*ASSIGNMENT 1*
In the rows, begin at the one that has "NEW SCHOOL STILL" and stop after the last row, then give those rows again with "OCTOBER" swapped for "NOVEMBER" and nothing else changed. Leave the pictures out.

MIME-Version: 1.0
In-Reply-To: <CA+BoTQ=gUBsw43M2at0y7iZU3VhwdjH9EBqzdOmKpxLjjqusPw@mail.gmail.com>
References: <53461A8A.4030209@candelatech.com>
	<1397124355-6321-1-git-send-email-michal.kazior@tieto.com>
	<8738hkh193.fsf@kamboji.qca.qualcomm.com>
	<CA+BoTQ=gUBsw43M2at0y7iZU3VhwdjH9EBqzdOmKpxLjjqusPw@mail.gmail.com>
Date: Fri, 11 Apr 2014 09:58:54 +0200
Message-ID: <CA+BoTQ=L7Cj5V04RGEFcdGm1rxEO8NOYMEhSRiQNdoBoMTm5Pg@mail.gmail.com> (sfid-20140411_095931_815076_39F4F962)
Subject: Re: [PATCH] ath10k: double check bmi xfer pointers
From: Michal Kazior <michal.kazior@tieto.com>
To: Kalle Valo <kvalo@qca.qualcomm.com>
Cc: "ath10k@lists.infradead.org" <ath10k@lists.infradead.org>,
	Ben Greear <greearb@candelatech.com>,
	linux-wireless <linux-wireless@vger.kernel.org>
Content-Type: text/plain; charset=UTF-8
Sender: linux-wireless-owner@vger.kernel.org

On 11 April 2014 07:47, Michal Kazior <michal.kazior@tieto.com> wrote:
> On 11 April 2014 07:40, Kalle Valo <kvalo@qca.qualcomm.com> wrote:
>> Michal Kazior <michal.kazior@tieto.com> writes:
>>
>>> If for some reason copy engine ring buffer became
>>> corrupt ath10k could crash the machine due to
>>> invalid pointer dereference. It's very unlikely
>>> but devices can never be fully trusted so verify
>>> if the bmi xfer pointer read back from copy engine
>>> matches the original pointer.
>>
>> The big question is why does this happen? Does this happen only with
>> Ben's firmware or is it a more generic problem?
>
> I'll look more into this.

Hmm.. After going through the code a few times I think the bug is
actually something else.

If the crash happened in complete() it means the completion structure
wasn't set up properly. However it is always initialized in
ath10k_pci_hif_exchange_bmi_msg() before proceeding. This means xfer
pointer read back from ath10k_ce_completed_send_next() or
ath10k_ce_completed_recv_next() is wrong. Since the pointer to it is
kept on host getting wrong xfer means sw_index must be wrong. If I
assume indexes are managed correctly (i.e. no overflows, locking is
fine) then it is the entry the sw_index points to that is actually
unexpected.

This could happen if concurrent transfers occur on pipe 0 or 1 (used
for bmi communication) during device bootup. This could be either a
concurrent bmi transfer or a non-bmi buffer or an old bmi xfer data.
The latter shouldn't be the case because
ath10k_pci_hif_exchange_bmi_msg() cleans up after itself. Concurrent
access doesn't seem to be the case either.

I conclude the bug is not present in the vanilla ath10k code.

TL;DR drop the patch, please


Michał

*INFORMATION GIVEN*

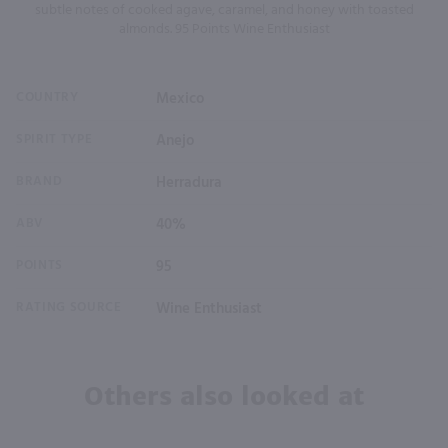
subtle notes of cooked agave, caramel, and honey with toasted
almonds. 95 Points Wine Enthusiast
COUNTRY
Mexico
SPIRIT TYPE
Anejo
BRAND
Herradura
ABV
40%
POINTS
95
RATING SOURCE
Wine Enthusiast
Others also looked at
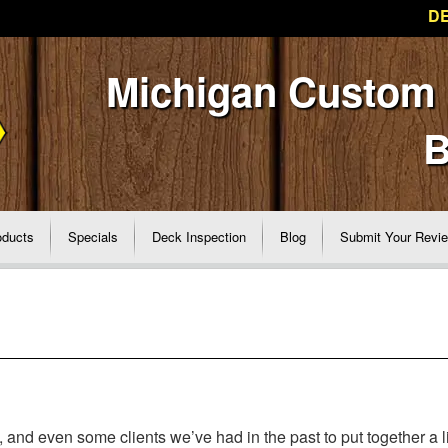
DE
Michigan Custom
B
oducts
Specials
Deck Inspection
Blog
Submit Your Revi
nd even some clients we’ve had in the past to put together a li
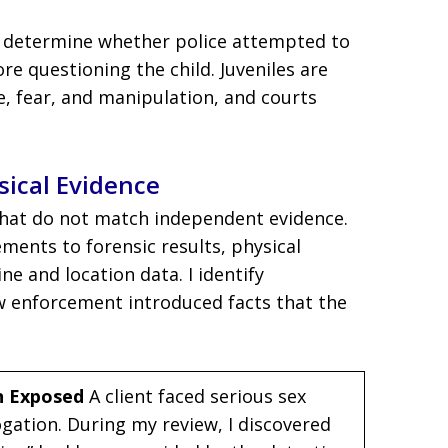
to determine whether police attempted to
re questioning the child. Juveniles are
e, fear, and manipulation, and courts
ical Evidence
 that do not match independent evidence.
ments to forensic results, physical
e and location data. I identify
w enforcement introduced facts that the
n Exposed
A client faced serious sex
gation. During my review, I discovered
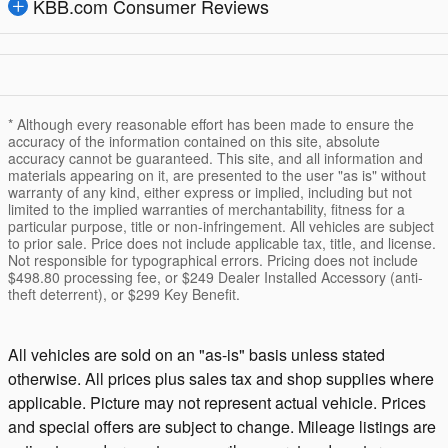
KBB.com Consumer Reviews
* Although every reasonable effort has been made to ensure the
accuracy of the information contained on this site, absolute
accuracy cannot be guaranteed. This site, and all information and
materials appearing on it, are presented to the user "as is" without
warranty of any kind, either express or implied, including but not
limited to the implied warranties of merchantability, fitness for a
particular purpose, title or non-infringement. All vehicles are subject
to prior sale. Price does not include applicable tax, title, and license.
Not responsible for typographical errors. Pricing does not include
$498.80 processing fee, or $249 Dealer Installed Accessory (anti-
theft deterrent), or $299 Key Benefit.
All vehicles are sold on an "as-is" basis unless stated
otherwise. All prices plus sales tax and shop supplies where
applicable. Picture may not represent actual vehicle. Prices
and special offers are subject to change. Mileage listings are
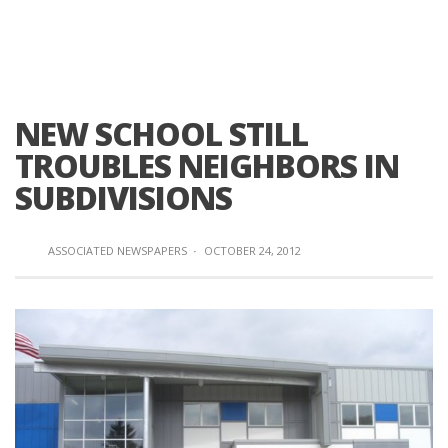
NEW SCHOOL STILL
TROUBLES NEIGHBORS IN
SUBDIVISIONS
ASSOCIATED NEWSPAPERS
·
OCTOBER 24, 2012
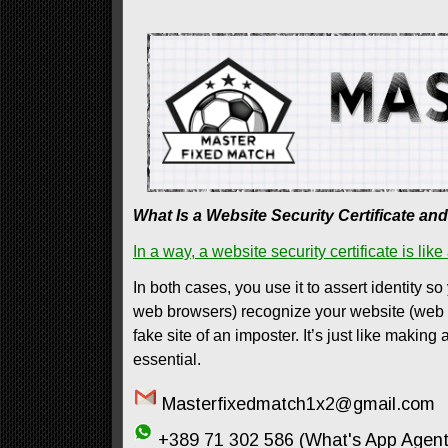
What Is a Website Security Certificate a
In a way, a website security certificate is like
In both cases, you use it to assert identity so
web browsers) recognize your website (web ser
fake site of an imposter. It’s just like makin
essential.
Masterfixedmatch1x2@gmail.com
+389 71 302 586 (What's App Agent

*ASSIGNMENT 2*
Answer from the ath10k patch email:
(a) In which function is the completion structure always initialized before proceeding?
(b) Which pipes are used for bmi communication?
(c) What does the writer finally ask to be done with the patch?

*EXERCISE RESPONSE 1*
NEW SCHOOL STILL
TROUBLES NEIGHBORS IN
SUBDIVISIONS
ASSOCIATED NEWSPAPERS
·
NOVEMBER 24, 2012
What Is a Website Security Certificate a
In a way, a website security certificate is like
In both cases, you use it to assert identity so
web browsers) recognize your website (web ser
fake site of an imposter. It’s just like makin
essential.
Masterfixedmatch1x2@gmail.com
+389 71 302 586 (What's App Agent

*EXERCISE RESPONSE 2*
(a) ath10k_pci_hif_exchange_bmi_msg()
(b) Pipes 0 and 1
(c) Drop it